Other major Chinese cities are widely expected to follow suit and the measures come on the heels of some tax breaks on home and land transactions unveiled by China's finance ministry last week.
Beijing and Shanghai residents looking to sell an existing property will be exempt from paying the value-added tax so long as they have held onto it for more than two years, statements from local authorities said on Monday.
The two megacities also raised the standard for levying deed tax to properties larger than 140 square meters (1,500 square feet), up from 90.
Chinese policymakers urgently need to arrest a slump in the property market, once a key growth driver that at its peak accounted for around a quarter of economic activity. But a broader consumer and investor confidence crisis has glued prospective buyers' wallets shut.
The steps by Beijing and Shanghai have done little to boost property stocks. China's real estate share index has lost about 1% so far this week while an index for Hong Kong-listed mainland property developers is roughly flat.
The new measures this month come on top of a raft of rule changes for the property sector at the end of September, including a cut in the minimum down payment ratio to 15% for all housing categories and a relaxation in home purchase restrictions.
"The policy pivot since September has been effective in reviving demand and supporting housing and stock prices," said Xu Tianchen, senior economist at the Economist Intelligence Unit. "However, China's economy is not yet on a firm footing, and policy support has to be bold and sustained to revive confidence."
Zhang Dawei, an analyst at property agency Centaline, said confidence in near-term prospects for the country's real estate markets had improved.
"The property market in some cities, especially tier-one and tier-two cities, can be judged to have bottomed out, and the property market stabilization will be the trend," Zhang added.
Analysts also said, however, that officials will need to roll out further policy support to tackle the wider stresses dragging on consumer confidence.
"To reignite the growth engine of the property sector, policymakers must address residents' expectations regarding economic and income growth, and offer a more stable outlook on housing prices," said Bruce Pang, chief economist at JLL, a property consultancy company.

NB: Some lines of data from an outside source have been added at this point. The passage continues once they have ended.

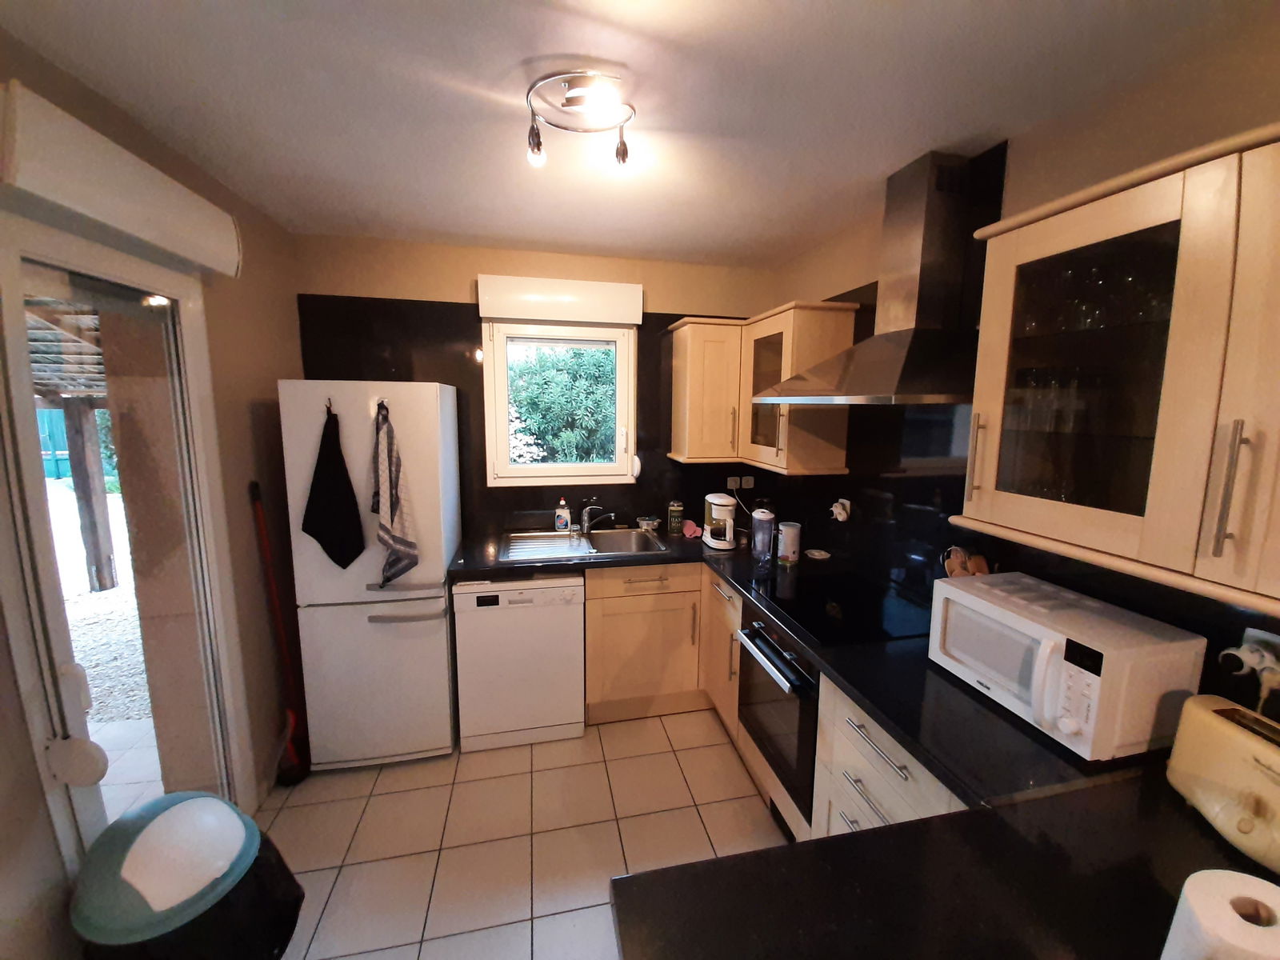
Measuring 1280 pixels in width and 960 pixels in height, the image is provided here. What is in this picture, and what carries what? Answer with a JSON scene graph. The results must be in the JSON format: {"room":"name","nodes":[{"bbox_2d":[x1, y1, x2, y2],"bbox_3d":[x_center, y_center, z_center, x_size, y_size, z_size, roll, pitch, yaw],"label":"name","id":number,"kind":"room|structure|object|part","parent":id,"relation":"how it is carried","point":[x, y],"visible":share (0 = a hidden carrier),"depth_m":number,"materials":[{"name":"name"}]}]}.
{"room":"kitchen","nodes":[
{"label":"kitchen","id":0,"kind":"room"},
{"bbox_2d":[0,22,301,959],"bbox_3d":[-1.308,0.352,0.409,0.183,2.493,4.709,-1,9,-12],"label":"left wall","id":1,"kind":"structure","parent":0,"point":[285,362],"depth_m":1.91,"materials":[{"name":"beige paint"}]},
{"bbox_2d":[0,77,243,277],"bbox_3d":[-1.406,-0.768,1.385,0.143,0.208,0.819,-1,9,-12],"label":"roller shutter box","id":2,"kind":"object","parent":1,"relation":"attached to","point":[126,227],"visible":0.99,"depth_m":1.21,"materials":[{"name":"white plastic"}]},
{"bbox_2d":[0,217,246,878],"bbox_3d":[-1.506,0.385,1.475,0.143,2.055,0.822,-1,9,-12],"label":"glass door","id":3,"kind":"structure","parent":1,"relation":"in","point":[51,579],"depth_m":1.41,"materials":[{"name":"glass"}]},
{"bbox_2d":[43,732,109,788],"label":"shutter strap winder","id":4,"kind":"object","parent":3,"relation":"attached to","point":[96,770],"visible":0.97,"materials":[{"name":"white plastic"}]},
{"bbox_2d":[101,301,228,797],"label":"exterior wall pillar","id":5,"kind":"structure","parent":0,"point":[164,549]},
{"bbox_2d":[256,707,791,959],"bbox_3d":[0.031,1.613,0.765,2.990,0.100,5.193,-1,9,-12],"label":"floor","id":6,"kind":"structure","parent":0,"point":[613,834],"depth_m":1.93,"materials":[{"name":"beige tile"}]},
{"bbox_2d":[68,790,306,959],"bbox_3d":[-1.151,1.144,1.282,0.440,0.650,0.422,-1,9,-12],"label":"trash bin","id":7,"kind":"object","parent":6,"relation":"on","point":[223,808],"visible":0.99,"depth_m":1.17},
{"bbox_2d":[250,480,311,785],"bbox_3d":[-1.539,0.670,2.138,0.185,1.314,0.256,-1,9,-12],"label":"broom","id":8,"kind":"object","parent":6,"relation":"on","point":[261,530],"visible":0.89,"depth_m":2.15,"materials":[{"name":"red"}]},
{"bbox_2d":[278,380,463,770],"bbox_3d":[-1.241,0.415,2.464,0.607,1.740,0.690,-1,9,-12],"label":"refrigerator","id":9,"kind":"object","parent":6,"relation":"on","point":[441,568],"visible":0.87,"depth_m":2.16,"materials":[{"name":"white metal"}]},
{"bbox_2d":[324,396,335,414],"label":"hook","id":10,"kind":"object","parent":9,"relation":"attached to","point":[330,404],"visible":0.89,"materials":[{"name":"black"}]},
{"bbox_2d":[300,402,366,568],"bbox_3d":[-1.269,0.039,2.041,0.246,0.722,0.067,-1,9,-12],"label":"black towel","id":11,"kind":"object","parent":9,"relation":"hanging from","point":[342,558],"visible":0.99,"depth_m":2.04,"materials":[{"name":"black fabric"}]},
{"bbox_2d":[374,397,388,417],"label":"hook","id":12,"kind":"object","parent":9,"relation":"attached to","point":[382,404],"visible":0.88,"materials":[{"name":"metal"}]},
{"bbox_2d":[370,400,419,587],"bbox_3d":[-1.049,0.072,2.089,0.184,0.812,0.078,-1,9,-12],"label":"dish towel","id":13,"kind":"object","parent":9,"relation":"hanging from","point":[396,496],"visible":0.98,"depth_m":2.09,"materials":[{"name":"fabric"}]},
{"bbox_2d":[451,576,587,751],"bbox_3d":[-0.616,0.841,2.638,0.590,0.849,0.598,-1,9,-12],"label":"dishwasher","id":14,"kind":"object","parent":6,"relation":"on","point":[578,711],"visible":0.9,"depth_m":2.35,"materials":[{"name":"white metal"}]},
{"bbox_2d":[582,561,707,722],"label":"base cabinet","id":15,"kind":"object","parent":6,"relation":"on","point":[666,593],"visible":0.65,"depth_m":2.55,"materials":[{"name":"brown wood"}]},
{"bbox_2d":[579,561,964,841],"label":"base cabinet","id":16,"kind":"object","parent":6,"relation":"on","point":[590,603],"visible":0.26,"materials":[{"name":"beige wood"}]},
{"bbox_2d":[735,607,819,823],"bbox_3d":[0.734,0.841,1.955,0.605,0.606,0.576,-1,9,-12],"label":"oven","id":17,"kind":"object","parent":16,"relation":"in","point":[817,676],"visible":0.52,"depth_m":1.83,"materials":[{"name":"black metal"}]},
{"bbox_2d":[422,517,1279,959],"bbox_3d":[0.286,0.521,1.524,1.533,0.052,2.666,-1,9,-12],"label":"countertop","id":18,"kind":"structure","parent":16,"relation":"on","point":[870,698],"depth_m":0.86,"materials":[{"name":"black stone"}]},
{"bbox_2d":[497,527,669,562],"bbox_3d":[-0.311,0.421,2.708,0.860,0.165,0.539,-1,9,-12],"label":"sink","id":19,"kind":"object","parent":18,"relation":"in","point":[566,542],"visible":0.67,"depth_m":2.80,"materials":[{"name":"silver metal"}]},
{"bbox_2d":[554,498,571,531],"bbox_3d":[-0.447,0.211,2.864,0.081,0.192,0.056,-1,9,-12],"label":"soap bottle","id":20,"kind":"object","parent":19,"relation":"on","point":[562,522],"visible":0.99,"depth_m":2.85,"materials":[{"name":"white plastic"}]},
{"bbox_2d":[578,501,615,532],"bbox_3d":[-0.251,0.219,2.863,0.207,0.176,0.201,-1,9,-12],"label":"faucet","id":21,"kind":"object","parent":19,"relation":"on","point":[586,520],"visible":1,"depth_m":2.87,"materials":[{"name":"silver metal"}]},
{"bbox_2d":[636,515,660,531],"bbox_3d":[0.049,0.271,2.987,0.149,0.064,0.143,-1,9,-12],"label":"bowl","id":22,"kind":"object","parent":18,"relation":"on","point":[645,522],"visible":1,"depth_m":2.95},
{"bbox_2d":[667,500,683,534],"bbox_3d":[0.210,0.225,2.918,0.086,0.193,0.086,-1,9,-12],"label":"canister","id":23,"kind":"object","parent":18,"relation":"on","point":[674,520],"visible":0.99,"depth_m":2.88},
{"bbox_2d":[680,519,702,537],"bbox_3d":[0.298,0.286,2.895,0.112,0.071,0.173,-1,9,-12],"label":"pink cloth","id":24,"kind":"object","parent":18,"relation":"on","point":[693,528],"visible":0.89,"depth_m":2.86,"materials":[{"name":"pink fabric"}]},
{"bbox_2d":[702,492,738,550],"bbox_3d":[0.438,0.215,2.653,0.181,0.284,0.252,-1,9,-12],"label":"coffee maker","id":25,"kind":"object","parent":18,"relation":"on","point":[714,544],"visible":0.99,"depth_m":2.58,"materials":[{"name":"white plastic"}]},
{"bbox_2d":[750,507,775,562],"bbox_3d":[0.607,0.270,2.444,0.113,0.252,0.116,-1,9,-12],"label":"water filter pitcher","id":26,"kind":"object","parent":18,"relation":"on","point":[759,536],"visible":1,"depth_m":2.41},
{"bbox_2d":[775,520,801,565],"bbox_3d":[0.724,0.304,2.411,0.113,0.191,0.114,-1,9,-12],"label":"canister","id":27,"kind":"object","parent":18,"relation":"on","point":[790,555],"visible":0.99,"depth_m":2.37,"materials":[{"name":"white"}]},
{"bbox_2d":[804,548,831,560],"bbox_3d":[0.899,0.380,2.506,0.119,0.018,0.121,-1,9,-12],"label":"small dish","id":28,"kind":"object","parent":18,"relation":"on","point":[817,558],"visible":0.99,"depth_m":2.49,"materials":[{"name":"white ceramic"}]},
{"bbox_2d":[748,568,931,645],"bbox_3d":[0.781,0.473,1.925,0.532,0.008,0.642,-1,9,-12],"label":"cooktop","id":29,"kind":"object","parent":18,"relation":"in","point":[833,582],"visible":0.94,"depth_m":1.86,"materials":[{"name":"black glass"}]},
{"bbox_2d":[941,545,991,578],"bbox_3d":[1.072,0.375,1.640,0.133,0.315,0.159,-1,9,-12],"label":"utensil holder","id":30,"kind":"object","parent":18,"relation":"on","point":[958,568],"visible":0.35,"depth_m":1.62,"materials":[{"name":"brown"}]},
{"bbox_2d":[929,571,1206,761],"bbox_3d":[1.031,0.445,1.272,0.324,0.261,0.453,-1,9,-12],"label":"microwave","id":31,"kind":"object","parent":18,"relation":"on","point":[976,601],"visible":0.98,"depth_m":1.12,"materials":[{"name":"white"}]},
{"bbox_2d":[1161,869,1279,959],"bbox_3d":[0.661,0.581,0.542,0.124,0.235,0.120,-1,9,-12],"label":"paper towel roll","id":32,"kind":"object","parent":18,"relation":"on","point":[1202,888],"visible":1,"depth_m":0.54,"materials":[{"name":"white paper"}]},
{"bbox_2d":[1165,696,1279,871],"bbox_3d":[1.096,0.540,0.840,0.178,0.199,0.309,2,9,7],"label":"toaster","id":33,"kind":"object","parent":18,"relation":"on","point":[1214,719],"visible":1,"depth_m":0.86,"materials":[{"name":"beige plastic"}]},
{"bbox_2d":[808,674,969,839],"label":"drawers","id":34,"kind":"object","parent":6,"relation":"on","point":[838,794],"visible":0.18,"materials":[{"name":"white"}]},
{"bbox_2d":[287,232,781,539],"bbox_3d":[-0.496,-0.038,2.992,2.760,2.470,0.174,-1,9,-12],"label":"back wall","id":35,"kind":"structure","parent":0,"point":[475,270],"depth_m":2.69,"materials":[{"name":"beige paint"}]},
{"bbox_2d":[482,319,637,485],"bbox_3d":[-0.456,-0.437,2.921,0.864,0.937,0.150,-1,9,-12],"label":"window","id":36,"kind":"structure","parent":35,"relation":"in","point":[608,469],"depth_m":2.90,"materials":[{"name":"white plastic"}]},
{"bbox_2d":[476,274,643,325],"bbox_3d":[-0.428,-0.984,2.735,0.885,0.205,0.096,-1,9,-12],"label":"roller shutter box","id":37,"kind":"object","parent":35,"relation":"attached to","point":[510,313],"visible":0.99,"depth_m":2.69,"materials":[{"name":"white plastic"}]},
{"bbox_2d":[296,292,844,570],"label":"backsplash","id":38,"kind":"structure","parent":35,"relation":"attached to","point":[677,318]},
{"bbox_2d":[724,476,755,489],"bbox_3d":[0.631,0.026,3.131,0.181,0.076,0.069,-1,9,-12],"label":"wall socket","id":39,"kind":"object","parent":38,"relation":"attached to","point":[732,485],"visible":0.95,"depth_m":3.13,"materials":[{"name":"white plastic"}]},
{"bbox_2d":[0,0,1268,266],"bbox_3d":[-0.017,-0.953,0.474,2.874,0.105,5.265,-1,9,-12],"label":"ceiling","id":40,"kind":"structure","parent":0,"point":[547,50],"depth_m":1.33,"materials":[{"name":"white paint"}]},
{"bbox_2d":[524,69,634,170],"bbox_3d":[-0.158,-0.961,1.346,0.301,0.157,0.261,-1,9,-12],"label":"ceiling light","id":41,"kind":"object","parent":40,"relation":"attached to","point":[539,143],"visible":1,"depth_m":1.31,"materials":[{"name":"silver metal"}]},
{"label":"bulb","id":42,"kind":"part","parent":41,"relation":"part of","materials":[{"name":"white glass"}]},
{"bbox_2d":[829,496,851,521],"bbox_3d":[0.961,0.150,2.391,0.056,0.108,0.106,-1,9,-12],"label":"wall socket","id":43,"kind":"object","parent":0,"point":[841,518],"visible":0.99,"depth_m":2.37,"materials":[{"name":"white plastic"}]},
{"bbox_2d":[764,10,1279,698],"bbox_3d":[1.399,0.283,0.941,0.161,2.444,4.803,-1,9,-12],"label":"right wall","id":44,"kind":"structure","parent":0,"point":[1273,95],"depth_m":1.26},
{"bbox_2d":[668,305,855,473],"bbox_3d":[0.549,-0.470,2.614,0.659,0.762,0.834,-1,9,-12],"label":"upper cabinet","id":45,"kind":"object","parent":44,"relation":"attached to","point":[790,313],"visible":0.87,"depth_m":2.56,"materials":[{"name":"brown wood"}]},
{"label":"glass door","id":46,"kind":"part","parent":45,"relation":"part of","materials":[{"name":"glass"}]},
{"bbox_2d":[758,149,983,407],"bbox_3d":[0.850,-0.687,1.765,0.506,0.811,0.772,-1,9,-12],"label":"range hood","id":47,"kind":"object","parent":44,"relation":"attached to","point":[902,342],"visible":0.98,"depth_m":1.69,"materials":[{"name":"silver metal"}]},
{"bbox_2d":[954,123,1279,614],"bbox_3d":[1.132,-0.187,0.855,0.377,0.779,1.063,-1,9,-12],"label":"upper cabinet","id":48,"kind":"object","parent":44,"relation":"attached to","point":[1095,235],"visible":0.99,"depth_m":0.95,"materials":[{"name":"beige wood"}]},
{"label":"handle","id":49,"kind":"part","parent":48,"relation":"part of","materials":[{"name":"metal"}]},
{"bbox_2d":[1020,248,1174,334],"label":"glassware","id":50,"kind":"object","parent":48,"relation":"in","point":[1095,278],"visible":0.47,"depth_m":1.12,"materials":[{"name":"clear glass"}]},
{"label":"handle","id":51,"kind":"part","parent":48,"relation":"part of","materials":[{"name":"silver metal"}]},
{"bbox_2d":[1226,624,1279,682],"bbox_3d":[1.283,0.366,1.022,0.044,0.096,0.106,-1,9,-12],"label":"wall socket","id":52,"kind":"object","parent":44,"relation":"attached to","point":[1270,638],"visible":0.73,"depth_m":1.03,"materials":[{"name":"white plastic"}]},
{"bbox_2d":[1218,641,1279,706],"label":"plug","id":53,"kind":"object","parent":52,"relation":"in","point":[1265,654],"visible":0.89,"depth_m":1.01,"materials":[{"name":"white plastic"}]},
{"label":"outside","id":54,"kind":"structure","parent":0,"visible":0},
{"bbox_2d":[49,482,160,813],"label":"patio ground","id":55,"kind":"structure","parent":54,"point":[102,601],"depth_m":3.86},
{"label":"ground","id":56,"kind":"structure","parent":54,"visible":0},
{"bbox_2d":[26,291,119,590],"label":"pergola","id":57,"kind":"object","parent":56,"relation":"on","point":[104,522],"visible":0.49,"depth_m":4.18,"materials":[{"name":"brown wood"}]},
{"bbox_2d":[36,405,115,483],"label":"fence","id":58,"kind":"object","parent":56,"relation":"on","point":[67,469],"visible":0.38,"depth_m":9.84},
{"bbox_2d":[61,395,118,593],"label":"wooden post","id":59,"kind":"object","parent":56,"relation":"on","point":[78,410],"visible":0.81,"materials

Other tax breaks announced by both Beijing and Shanghai include eliminating the distinction between so-called "ordinary" and "non-ordinary" housing when value-added taxes are levied on property sales. Shanghai will also eliminate the distinction when it levies personal income taxes on property sales.
"Non-ordinary" housing consists of properties of 144 square meters or larger which had previously been subject to higher taxes.